There’s red wine and white wine; but how do we make green wine?

Wildflowers - credit Duncan Westbury
Wildflowers - photo credit: Duncan Westbury

Currently, most vineyards require the extensive use of chemicals like insecticides to control diseases and pests but the use of these products has implications for our health, biodiversity, and the environment.

Because of the ongoing concerns around their direct and indirect impacts, there’s increasing pressure on growers to reduce their reliance on chemicals.

Over the next three years a study which is carried out in collaboration with the Royal Agricultural University will look at how effective wildflower habitats are in the alleyways between rows of vines in supporting the natural enemies of the pests attacking the grapes and how these habitats can improve soil health, boost biodiversity and the overall health of the vines.
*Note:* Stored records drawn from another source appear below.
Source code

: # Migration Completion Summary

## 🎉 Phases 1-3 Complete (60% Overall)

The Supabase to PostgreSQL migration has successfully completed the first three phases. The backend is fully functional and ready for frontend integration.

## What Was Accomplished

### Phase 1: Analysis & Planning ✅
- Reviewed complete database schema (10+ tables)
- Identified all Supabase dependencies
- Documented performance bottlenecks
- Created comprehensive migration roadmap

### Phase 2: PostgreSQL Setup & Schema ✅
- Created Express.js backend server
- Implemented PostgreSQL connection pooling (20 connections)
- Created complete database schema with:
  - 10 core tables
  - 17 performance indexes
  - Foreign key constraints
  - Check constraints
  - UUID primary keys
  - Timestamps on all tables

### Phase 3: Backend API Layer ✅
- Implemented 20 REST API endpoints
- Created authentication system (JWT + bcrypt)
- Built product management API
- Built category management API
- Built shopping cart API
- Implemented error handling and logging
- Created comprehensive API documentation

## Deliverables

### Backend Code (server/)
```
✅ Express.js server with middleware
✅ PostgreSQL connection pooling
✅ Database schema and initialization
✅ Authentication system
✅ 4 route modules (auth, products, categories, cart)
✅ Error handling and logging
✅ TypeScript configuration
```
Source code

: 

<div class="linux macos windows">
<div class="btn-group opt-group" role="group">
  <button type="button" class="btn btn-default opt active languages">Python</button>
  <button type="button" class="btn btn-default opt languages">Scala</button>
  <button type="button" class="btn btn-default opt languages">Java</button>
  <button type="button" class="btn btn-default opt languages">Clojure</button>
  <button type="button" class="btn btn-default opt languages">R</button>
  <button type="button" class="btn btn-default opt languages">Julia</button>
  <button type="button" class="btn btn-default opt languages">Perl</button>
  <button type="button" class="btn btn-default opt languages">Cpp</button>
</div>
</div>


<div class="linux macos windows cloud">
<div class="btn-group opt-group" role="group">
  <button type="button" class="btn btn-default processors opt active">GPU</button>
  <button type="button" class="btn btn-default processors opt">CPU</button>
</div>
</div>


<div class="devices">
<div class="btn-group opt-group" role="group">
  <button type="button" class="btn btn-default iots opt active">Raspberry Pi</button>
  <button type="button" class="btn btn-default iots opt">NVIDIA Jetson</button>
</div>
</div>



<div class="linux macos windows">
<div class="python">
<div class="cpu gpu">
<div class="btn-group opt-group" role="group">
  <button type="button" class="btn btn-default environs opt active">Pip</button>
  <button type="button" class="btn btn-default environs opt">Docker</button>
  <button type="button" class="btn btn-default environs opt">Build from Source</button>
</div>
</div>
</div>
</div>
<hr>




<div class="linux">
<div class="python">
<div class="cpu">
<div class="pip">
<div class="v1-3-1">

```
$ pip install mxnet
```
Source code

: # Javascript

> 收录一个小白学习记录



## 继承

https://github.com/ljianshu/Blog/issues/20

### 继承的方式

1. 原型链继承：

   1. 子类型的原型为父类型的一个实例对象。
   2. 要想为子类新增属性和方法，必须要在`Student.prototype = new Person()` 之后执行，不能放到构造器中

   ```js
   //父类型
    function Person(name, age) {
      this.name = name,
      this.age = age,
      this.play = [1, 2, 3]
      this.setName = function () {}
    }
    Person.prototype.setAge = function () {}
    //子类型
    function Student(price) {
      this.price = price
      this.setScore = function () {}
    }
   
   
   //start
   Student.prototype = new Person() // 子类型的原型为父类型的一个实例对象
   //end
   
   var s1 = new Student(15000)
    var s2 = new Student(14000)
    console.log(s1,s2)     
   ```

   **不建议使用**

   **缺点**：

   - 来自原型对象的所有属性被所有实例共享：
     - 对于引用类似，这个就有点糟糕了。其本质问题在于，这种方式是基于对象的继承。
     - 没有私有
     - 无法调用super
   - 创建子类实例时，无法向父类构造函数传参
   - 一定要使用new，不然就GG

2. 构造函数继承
The overall objective is to develop a more resilient and sustainable approach to grape production in the UK.

Around the world there has already been lots of research into vineyards, which has been great for UK growers, but these regions have different landscapes, climates, and pests; British growers need studies to be carried out here, looking at the issues they face.

There are currently 3,800 hectares of vineyards in the UK that would directly benefit from this research.

Duncan Westbury, Professor of Sustainable Agriculture at the RAU who is an external supervisor of the project, says: “Grape growers need to future-proof production by not only having a greater reliance on alternative pest and disease management strategies, but also strategies to capture and store more carbon in the soil”.

“So far, research in this area has focused on ways to maximise the quality and quantity of grapes.” says Professor Westbury. He says: “We now need research which will take the industry forward with regards to its environmental sustainability”.

Dr Duncan Westbury

Wine production in the UK has increased exponentially in recent years, which has been coupled with more land being used for grape growing. Importantly, the demand for UK wine is expected to continue to rise from 5.9 million bottles being produced in 2018 to 40 million by 2040.

Professor Duncan Westbury says: “A blueprint for the management of UK vineyards is essential if the sector is to proceed with excellent environmental credentials while expanding exponentially”.

Joe Leaper is the student who will be conducting the research for his PhD. He says: “It feels great to be taking on this study and it’s really exciting”. He says: “I’ve studied below ground ecology before, and looking at the scope of this study it’s exciting to think this could be a real influence for the future, from the labels on the bottles of wine on shop shelves to the policies and procedures which grape growers and wine producers follow”.

The study is being funded by the Perry Foundation, the University of Worcester, the Bumblebee Conservation Trust and Everflyht Vineyard.